Второе значение переносное. Вся жизнь вельможи, наполненная праздностью, обжорством, волокитством, — сон. Человек спит наяву. Потому-то в тексте и появляется глагол очнуться, синонимичный глаголу пробудиться: “Вечным праздником быстро бегущая / Жизнь очнуться тебе не дает”.
Третье значение тоже переносное и, хотя связанное с той же темой сна, антонимичное второму. На этот раз со сном ассоциируется уже не жизнь вельможи, а его будущая смерть: “Ты уснешь, окружен попечением / Дорогой и любимой семьи / (Ждущей смерти твоей с нетерпением)”. Строки, предшествующие этим словам, воссоздают картину сицилийской природы — роскошной усыпальницы, в которой обретает покой постаревший русский аристократ; при этом некрасовские анапесты на время освобождаются от присущих им интонаций скорби, гнева и сарказма, звучат безмятежно-идиллически: “Под пленительным небом Сицилии, / В благовонной древесной тени...” и т.д. Это удивительно “ненекрасовская” стилистика, и лишь инерция стихотворного размера (типично некрасовского) сохраняет впечатление стилистической целостности, единства “Размышлений...”, не нарушенного обращением автора к инородному стилю.
Мотив сна звучит и на другом композиционном полюсе стихотворения — в связи с народной темой.

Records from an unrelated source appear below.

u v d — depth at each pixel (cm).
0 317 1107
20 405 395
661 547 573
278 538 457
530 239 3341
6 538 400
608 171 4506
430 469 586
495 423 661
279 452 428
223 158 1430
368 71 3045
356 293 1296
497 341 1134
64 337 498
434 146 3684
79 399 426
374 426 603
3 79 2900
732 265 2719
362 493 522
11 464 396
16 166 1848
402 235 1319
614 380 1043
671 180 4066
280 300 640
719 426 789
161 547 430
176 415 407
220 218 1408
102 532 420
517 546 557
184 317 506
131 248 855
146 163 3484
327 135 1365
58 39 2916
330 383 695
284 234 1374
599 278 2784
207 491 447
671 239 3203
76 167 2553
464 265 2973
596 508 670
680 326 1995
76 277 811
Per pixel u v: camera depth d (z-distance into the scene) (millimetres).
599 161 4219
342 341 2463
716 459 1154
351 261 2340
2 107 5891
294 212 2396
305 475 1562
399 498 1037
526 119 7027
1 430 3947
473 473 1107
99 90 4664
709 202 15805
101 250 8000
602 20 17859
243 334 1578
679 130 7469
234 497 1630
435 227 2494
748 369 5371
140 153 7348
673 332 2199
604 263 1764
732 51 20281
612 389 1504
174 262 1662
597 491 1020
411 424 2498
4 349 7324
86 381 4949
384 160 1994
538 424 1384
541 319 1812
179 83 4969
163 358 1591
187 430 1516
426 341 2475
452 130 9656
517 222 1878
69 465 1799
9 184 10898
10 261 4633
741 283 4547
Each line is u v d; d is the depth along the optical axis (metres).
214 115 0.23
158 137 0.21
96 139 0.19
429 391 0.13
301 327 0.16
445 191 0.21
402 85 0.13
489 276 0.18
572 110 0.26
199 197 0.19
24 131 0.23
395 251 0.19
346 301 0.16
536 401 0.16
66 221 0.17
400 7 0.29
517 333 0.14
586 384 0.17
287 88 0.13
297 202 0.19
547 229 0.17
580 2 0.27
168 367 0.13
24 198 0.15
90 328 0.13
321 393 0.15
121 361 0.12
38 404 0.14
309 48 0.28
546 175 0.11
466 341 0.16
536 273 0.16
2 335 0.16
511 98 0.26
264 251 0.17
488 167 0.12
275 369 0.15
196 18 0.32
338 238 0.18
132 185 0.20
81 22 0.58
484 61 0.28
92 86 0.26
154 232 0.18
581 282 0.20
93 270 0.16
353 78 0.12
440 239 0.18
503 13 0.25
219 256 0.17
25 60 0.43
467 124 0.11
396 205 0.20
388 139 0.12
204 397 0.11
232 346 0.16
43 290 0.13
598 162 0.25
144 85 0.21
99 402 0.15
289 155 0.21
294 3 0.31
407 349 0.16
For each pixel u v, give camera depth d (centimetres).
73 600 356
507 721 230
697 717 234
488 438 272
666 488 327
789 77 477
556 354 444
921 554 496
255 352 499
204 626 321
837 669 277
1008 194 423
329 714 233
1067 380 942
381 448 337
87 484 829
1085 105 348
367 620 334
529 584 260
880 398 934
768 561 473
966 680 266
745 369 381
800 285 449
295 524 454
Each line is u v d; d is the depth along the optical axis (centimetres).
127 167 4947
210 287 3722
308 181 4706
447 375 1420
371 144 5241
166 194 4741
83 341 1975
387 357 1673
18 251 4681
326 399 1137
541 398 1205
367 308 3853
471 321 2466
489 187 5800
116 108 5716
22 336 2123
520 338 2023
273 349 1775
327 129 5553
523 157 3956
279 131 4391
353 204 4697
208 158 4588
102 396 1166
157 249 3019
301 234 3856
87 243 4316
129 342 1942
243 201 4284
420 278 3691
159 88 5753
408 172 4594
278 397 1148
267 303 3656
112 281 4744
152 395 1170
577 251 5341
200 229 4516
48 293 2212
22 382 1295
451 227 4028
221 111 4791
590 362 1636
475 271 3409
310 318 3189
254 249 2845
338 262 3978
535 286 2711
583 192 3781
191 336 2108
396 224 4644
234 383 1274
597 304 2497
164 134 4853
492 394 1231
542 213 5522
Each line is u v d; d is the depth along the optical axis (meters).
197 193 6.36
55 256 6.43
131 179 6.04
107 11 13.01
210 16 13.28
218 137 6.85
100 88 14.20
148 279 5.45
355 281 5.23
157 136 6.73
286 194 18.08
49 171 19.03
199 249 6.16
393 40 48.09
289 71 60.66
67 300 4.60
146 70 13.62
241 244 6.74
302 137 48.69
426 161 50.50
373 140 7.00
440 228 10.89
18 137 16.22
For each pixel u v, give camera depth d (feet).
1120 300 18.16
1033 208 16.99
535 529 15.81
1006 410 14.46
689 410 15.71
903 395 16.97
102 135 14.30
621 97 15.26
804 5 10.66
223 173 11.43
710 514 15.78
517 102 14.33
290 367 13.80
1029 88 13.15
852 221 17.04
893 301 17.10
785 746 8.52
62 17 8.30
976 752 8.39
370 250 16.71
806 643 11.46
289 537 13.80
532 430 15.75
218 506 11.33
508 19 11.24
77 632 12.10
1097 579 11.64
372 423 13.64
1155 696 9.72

Он по-разному варьируется в разных редакциях текста. В первоначальной редакции были слова: “...Всюду стон, надрывающий грудь, / Словно тяжкие древние муки / Не успели в народе заснуть”. Здесь — новое переносное значение: заснуть — то есть утихнуть, успокоиться (о боли). Слова эти не попали в окончательную редакцию, зато в ней прозвучали другие строки, в которых по-иному воплощается тема сна. Это — обращение к народу:
Ты проснешься ль, исполненный сил,
Иль, судеб повинуясь закону,
Все, что мог, ты уже совершил.
Создал песню, подобную стону,
И духовно навеки почил?..
Заканчивая жизнеописание вельможи, автор предсказывает: “Ты уснешь...” Заключая же свое обращение к народу, поэт вопрошает: “Ты проснешься ль?..” Такое симметрично-контрастное варьирование мотива сна способствует более резкому противопоставлению двух основных тем-компонентов в “Размышлениях...”.
Мотив сна, многократно возобновляющийся в пределах описания и характеристики “владельца роскошных палат”, не является столь же подчеркнуто-постоянным в авторском обращении к народу. Развитию народной темы сопутствует другой устойчивый мотив — стон. В самом деле, стон, стонать, а также слова близких и смежных значений (мука, скорбь) образуют заметную лексическую группу, в которой концентрируется главная мысль автора о народе: “Где народ, там и стон”. Кстати, форма стонет выступает в качестве пятикратной анафоры (см. отрывок текста, начиная стихом “Стонет он по полям, по дорогам” и кончая двустишием “Стонет в каждом глухом городишке у подъезда судов и палат”). Вот формула, передающая конфигурацию этих анафор: аавававав (где а — стих с анафорой, в — стих без анафоры). Итак, “Размышления...” завершаются протяжным стоном обездоленного народа.